Командиром хозвзвода у нас был старший лейтенант Лесников, тоже человек уже немолодой, откуда-то из-под Москвы. Он следил за тем, чтобы кормежка шла нормально. Ну, воровства на уровне батальона быть и не могло – там некуда было воровать просто, и нечего, и некуда. Всё, что полагалось, всё, что доставалось, всё, в общем, шло поровну всем. Ну, могли там для командира батальона и адъютанта старшего вместо того, чтобы дать вареную картошку, взять им ее и на сале поджарить… Впрочем, любой боец мог сам куда-то забраться, что мы впоследствии и делали, уже в Германии, и в общем в основном питались, конечно, сами…

Командиром одной из стрелковых рот – я почему-то только его запомнил хорошо – был старший лейтенант Редькин. Пономарев был лейтенант, Комарницкий, по-моему, был старшим лейтенантом. Кузин был капитан, и Балан, и Нигматулин тоже были капитаны. И в общем, на уровне батальона больше чем капитана и не было никогда.
----------------
▸ Набор заданий
a) Согласуются ли с отрывком о батальоне следующие утверждения? (i) Лесников командовал хозвзводом и был старшим лейтенантом. (ii) На уровне батальона воровство было обычным делом. (iii) Кузин имел звание майора. На каждое ответьте «да» или «нет» и приведите решающие слова отрывка дословно.
b) Переведите на английский язык предложение из отрывка о батальоне: «Он следил за тем, чтобы кормежка шла нормально.»
c) Продолжите отрывок о батальоне, начав сразу после его последнего предложения.

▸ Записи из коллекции
----------------
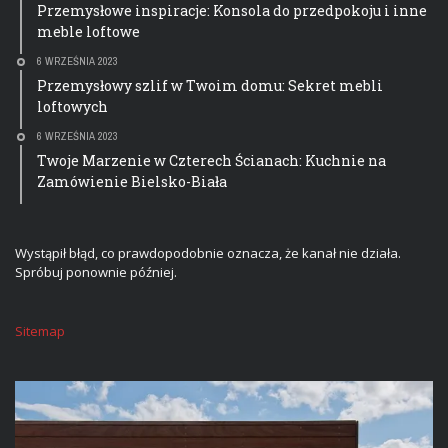
Przemysłowe inspiracje: Konsola do przedpokoju i inne
meble loftowe
6 WRZEŚNIA 2023
Przemysłowy szlif w Twoim domu: Sekret mebli
loftowych
6 WRZEŚNIA 2023
Twoje Marzenie w Czterech Ścianach: Kuchnie na
Zamówienie Bielsko-Biała
Wystąpił błąd, co prawdopodobnie oznacza, że kanał nie działa.
Spróbuj ponownie później.
Sitemap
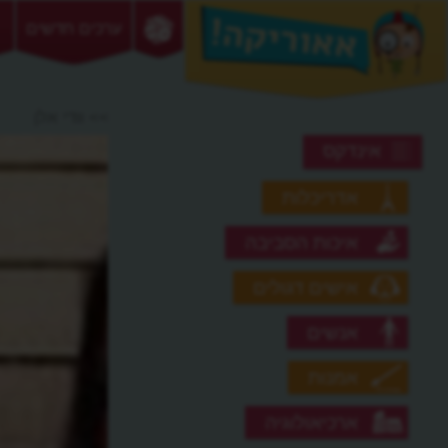
ערכים חדשים
>> וודי אלן
אינדקס
אדריכלות
איכות הסביבה
אישים דגולים
אנשים
אמנות
ארכיאולוגיה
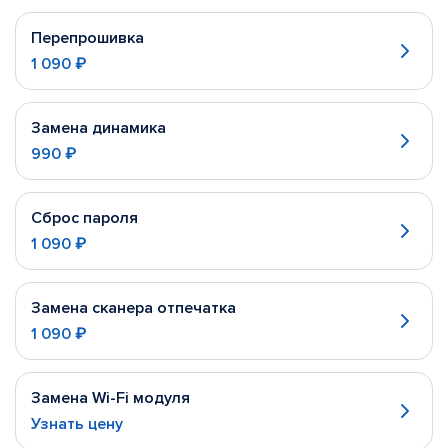
Перепрошивка
1 090 ₽
Замена динамика
990 ₽
Сброс пароля
1 090 ₽
Замена сканера отпечатка
1 090 ₽
Замена Wi-Fi модуля
Узнать цену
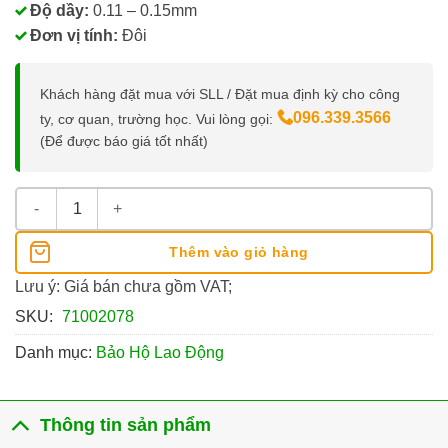
Độ dầy:
0.11 – 0.15mm
Đơn vị tính:
Đôi
Khách hàng đặt mua với SLL / Đặt mua định kỳ cho công
096.339.3566
ty, cơ quan, trường học. Vui lòng gọi:
(Để được báo giá tốt nhất)
Ống Tay Nhựa số lượng
Thêm vào giỏ hàng
Lưu ý: Giá bán chưa gồm VAT;
SKU:
71002078
Danh mục:
Bảo Hộ Lao Động
Thông tin sản phẩm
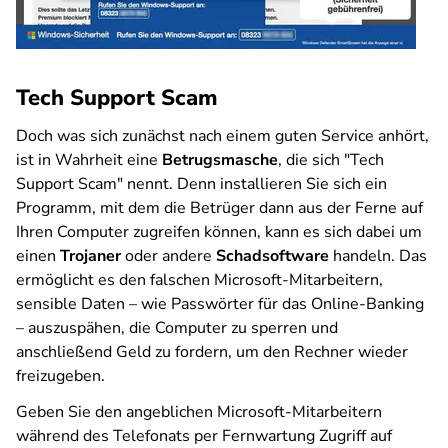
Tech Support Scam
Doch was sich zunächst nach einem guten Service anhört,
ist in Wahrheit eine
Betrugsmasche
, die sich "Tech
Support Scam" nennt. Denn installieren Sie sich ein
Programm, mit dem die Betrüger dann aus der Ferne auf
Ihren Computer zugreifen können, kann es sich dabei um
einen
Trojaner
oder andere
Schadsoftware
handeln. Das
ermöglicht es den falschen Microsoft-Mitarbeitern,
sensible Daten – wie Passwörter für das Online-Banking
– auszuspähen, die Computer zu sperren und
anschließend Geld zu fordern, um den Rechner wieder
freizugeben.
Geben Sie den angeblichen Microsoft-Mitarbeitern
während des Telefonats per Fernwartung Zugriff auf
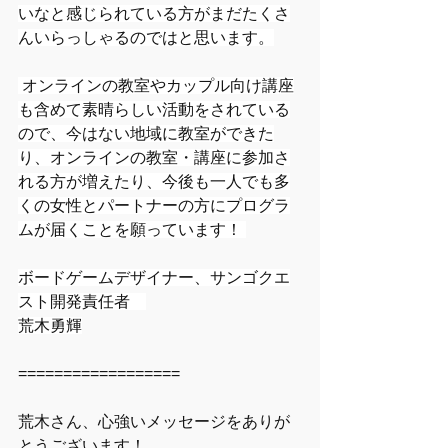
いなと感じられている方がまだたくさ
んいらっしゃるのではと思います。
 オンラインの教室やカップル向け講座
も含めて素晴らしい活動をされている
ので、今はない地域に教室ができた
り、オンラインの教室・講座に参加さ
れる方が増えたり、今後も一人でも多
くの女性とパートナーの方にプログラ
ムが届くことを願っています！ 
ボードゲームデザイナー、サンゴクエ
スト開発責任者　
荒木勇輝
==================
荒木さん、心強いメッセージをありが
とうございます！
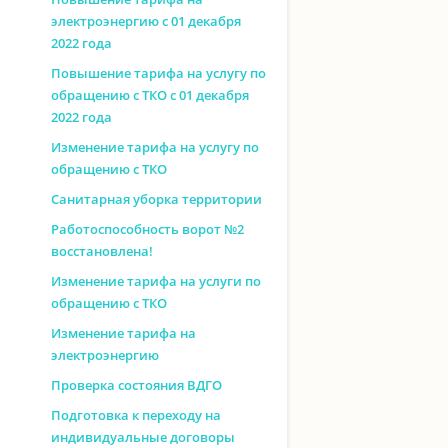
электроэнергию с 01 декабря
2022 года
Повышение тарифа на услугу по
обращению с ТКО с 01 декабря
2022 года
Изменение тарифа на услугу по
обращению с ТКО
Санитарная уборка территории
Работоспособность ворот №2
восстановлена!
Изменение тарифа на услуги по
обращению с ТКО
Изменение тарифа на
электроэнергию
Проверка состояния ВДГО
Подготовка к переходу на
индивидуальные договоры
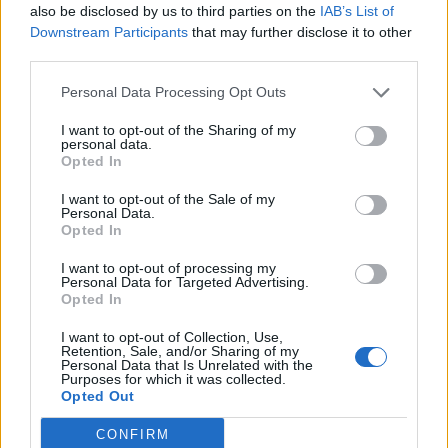
also be disclosed by us to third parties on the
IAB’s List of
Downstream Participants
that may further disclose it to other
Ειδήσεις 5-8-2026
third parties.
Personal Data Processing Opt Outs
I want to opt-out of the Sharing of my
personal data.
Opted In
I want to opt-out of the Sale of my
Personal Data.
Opted In
I want to opt-out of processing my
Personal Data for Targeted Advertising.
Opted In
I want to opt-out of Collection, Use,
Retention, Sale, and/or Sharing of my
Personal Data that Is Unrelated with the
Purposes for which it was collected.
Opted Out
ΑΠΟΨΕΙΣ
CONFIRM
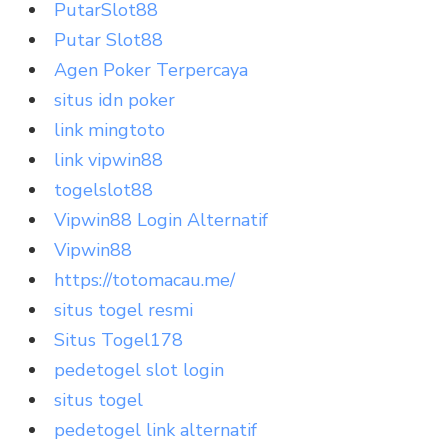
PutarSlot88
Putar Slot88
Agen Poker Terpercaya
situs idn poker
link mingtoto
link vipwin88
togelslot88
Vipwin88 Login Alternatif
Vipwin88
https://totomacau.me/
situs togel resmi
Situs Togel178
pedetogel slot login
situs togel
pedetogel link alternatif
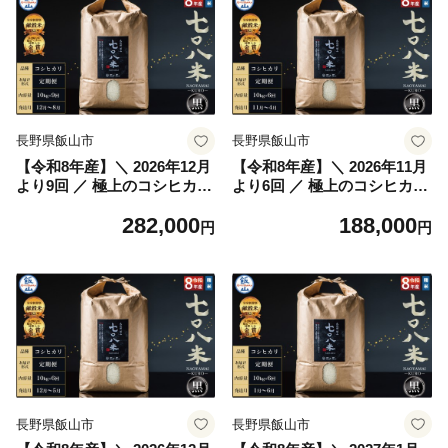
長野県飯山市
長野県飯山市
【令和8年産】＼ 2026年12月
【令和8年産】＼ 2026年11月
より9回 ／ 極上のコシヒカリ
より6回 ／ 極上のコシヒカリ
七〇八米（なおやまい）
七〇八米（なおやまい）
282,000
188,000
【黒】定期便 10kg×9回 (By-
【黒】定期便 10kg×6回 (By-
円
円
014-12)
013-11)
長野県飯山市
長野県飯山市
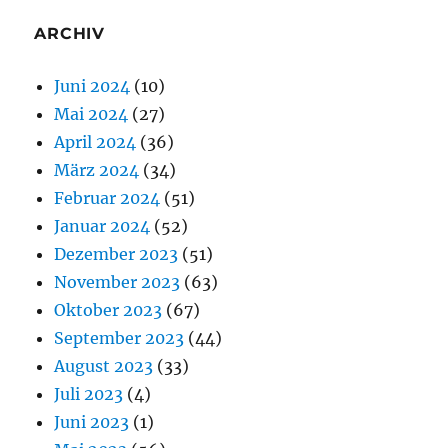
ARCHIV
Juni 2024
(10)
Mai 2024
(27)
April 2024
(36)
März 2024
(34)
Februar 2024
(51)
Januar 2024
(52)
Dezember 2023
(51)
November 2023
(63)
Oktober 2023
(67)
September 2023
(44)
August 2023
(33)
Juli 2023
(4)
Juni 2023
(1)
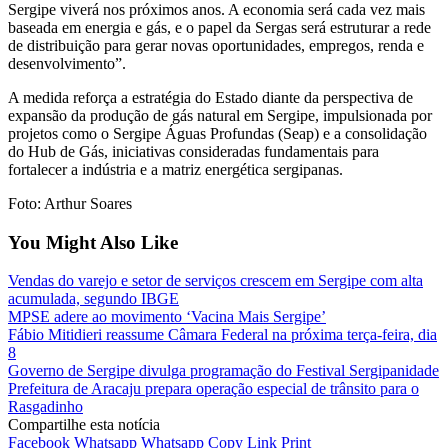
Sergipe viverá nos próximos anos. A economia será cada vez mais
baseada em energia e gás, e o papel da Sergas será estruturar a rede
de distribuição para gerar novas oportunidades, empregos, renda e
desenvolvimento”.
A medida reforça a estratégia do Estado diante da perspectiva de
expansão da produção de gás natural em Sergipe, impulsionada por
projetos como o Sergipe Águas Profundas (Seap) e a consolidação
do Hub de Gás, iniciativas consideradas fundamentais para
fortalecer a indústria e a matriz energética sergipanas.
Foto: Arthur Soares
You Might Also Like
Vendas do varejo e setor de serviços crescem em Sergipe com alta
acumulada, segundo IBGE
MPSE adere ao movimento ‘Vacina Mais Sergipe’
Fábio Mitidieri reassume Câmara Federal na próxima terça-feira, dia
8
Governo de Sergipe divulga programação do Festival Sergipanidade
Prefeitura de Aracaju prepara operação especial de trânsito para o
Rasgadinho
Compartilhe esta notícia
Facebook
Whatsapp
Whatsapp
Copy Link
Print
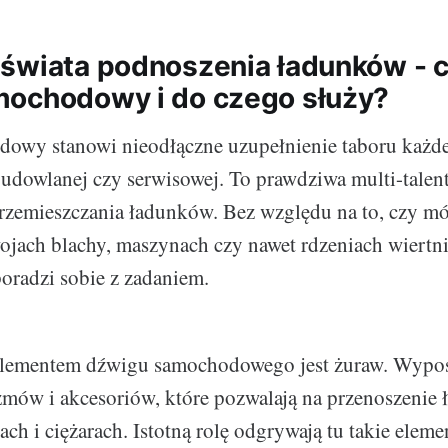
świata podnoszenia ładunków - c
ochodowy i do czego służy?
owy stanowi nieodłączne uzupełnienie taboru każde
budowlanej czy serwisowej. To prawdziwa multi-talen
przemieszczania ładunków. Bez względu na to, czy 
ojach blachy, maszynach czy nawet rdzeniach wiertn
radzi sobie z zadaniem.
ementem dźwigu samochodowego jest żuraw. Wypos
mów i akcesoriów, które pozwalają na przenoszenie
ch i ciężarach. Istotną rolę odgrywają tu takie eleme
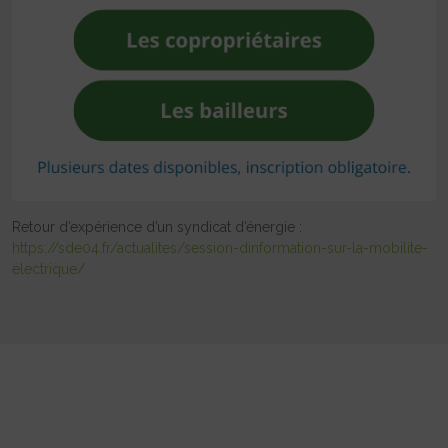
Retour d’expérience d’un syndicat d’énergie :
https://sde04.fr/actualites/session-dinformation-sur-la-mobilite-
electrique/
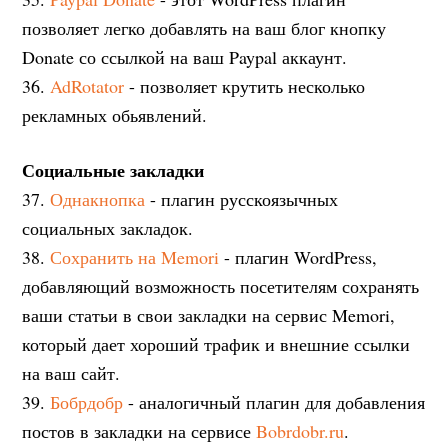
позволяет легко добавлять на ваш блог кнопку
Donate со ссылкой на ваш Paypal аккаунт.
36.
AdRotator
- позволяет крутить несколько
рекламных обьявлений.
Социальные закладки
37.
Однакнопка
- плагин русскоязычных
социальных закладок.
38.
Сохранить на Memori
- плагин WordPress,
добавляющий возможность посетителям сохранять
ваши статьи в свои закладки на сервис Memori,
который дает хороший трафик и внешние ссылки
на ваш сайт.
39.
Бобрдобр
- аналогичный плагин для добавления
постов в закладки на сервисе
Bobrdobr.ru
.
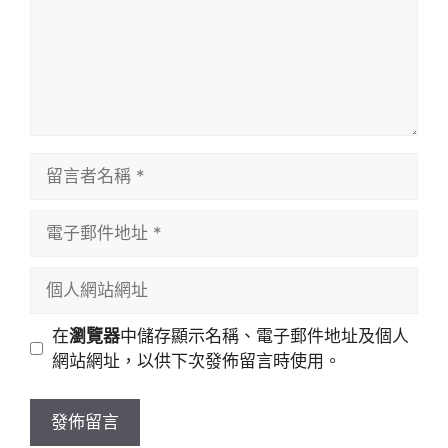
留
言
者
電
名
子
稱
郵
個
件
人
地
網
在
瀏覽器
中儲存顯示名稱、電子郵件地址及個人
址
站
網站網址，以供下次發佈留言時使用。
網
址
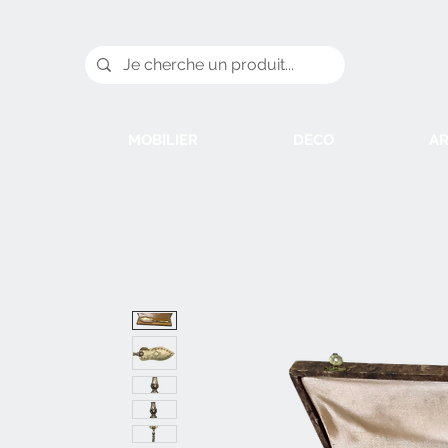
MOBILIER
DECO
AR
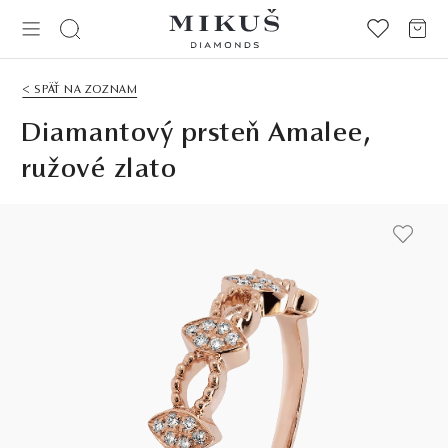
< SPÄŤ NA ZOZNAM
Diamantový prsteň Amalee,
ružové zlato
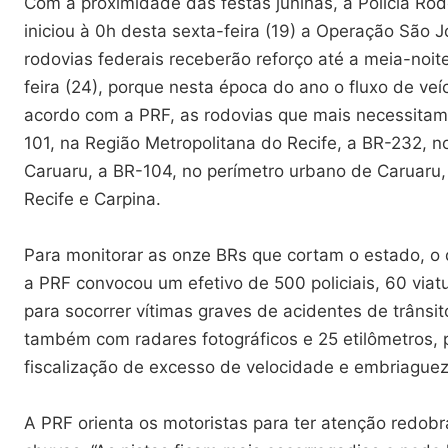
Com a proximidade das festas juninas, a Polícia Rod
iniciou à 0h desta sexta-feira (19) a Operação São J
rodovias federais receberão reforço até a meia-noit
feira (24), porque nesta época do ano o fluxo de ve
acordo com a PRF, as rodovias que mais necessitam
101, na Região Metropolitana do Recife, a BR-232, no
Caruaru, a BR-104, no perímetro urbano de Caruaru,
Recife e Carpina.
Para monitorar as onze BRs que cortam o estado, o q
a PRF convocou um efetivo de 500 policiais, 60 viat
para socorrer vítimas graves de acidentes de trânsito
também com radares fotográficos e 25 etilômetros, 
fiscalização de excesso de velocidade e embriaguez 
A PRF orienta os motoristas para ter atenção redob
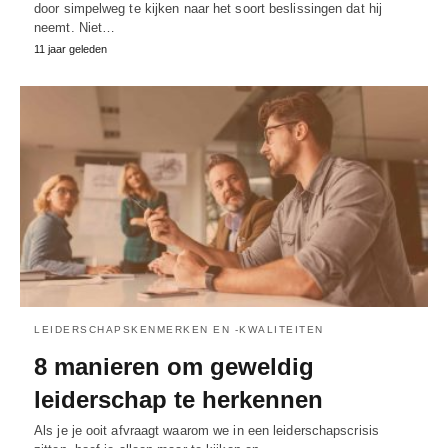
door simpelweg te kijken naar het soort beslissingen dat hij
neemt. Niet…
11 jaar geleden
LEIDERSCHAPSKENMERKEN EN -KWALITEITEN
8 manieren om geweldig
leiderschap te herkennen
Als je je ooit afvraagt waarom we in een leiderschapscrisis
----------------
▸ Ответы по номерам
a)
(i) Да: «Командиром хозвзвода у нас был старший лейтенант Лесников».
(ii) Нет: «воровства на уровне батальона быть и не могло».
(iii) Нет: «Кузин был капитан».

b) He made sure that the food supply ran properly.

c)
Солдат было очень немного в батальоне. Батальон, вообще-то по идее считалось, должен был насчитывать 700 человек, но так никогда не было. В лучшем случае бывало 400, но даже в самом крупном (первом) батальоне нашего полка было 350, а у нас было, дай Бог, 180–200 человек. Так что батальон был, конечно, не полного состава, но выполнять мы должны были всё и подразделения у нас были все.

Что касается меня, то я был командиром отдельного взвода, то есть находился в прямом подчинении командиру батальона, а фактически – Андрею Кузину. Моими помощниками были старшина Иршинский, откуда-то из-под Брянска, и украинец такой, Титаренко – кажется, старший сержант. Рядовых в разное время было от 6 до 10 человек, в основном белорусов. Мне запомнились двое из них – Бубнов и Аниськов, и еще украинец, младший сержант Луценко.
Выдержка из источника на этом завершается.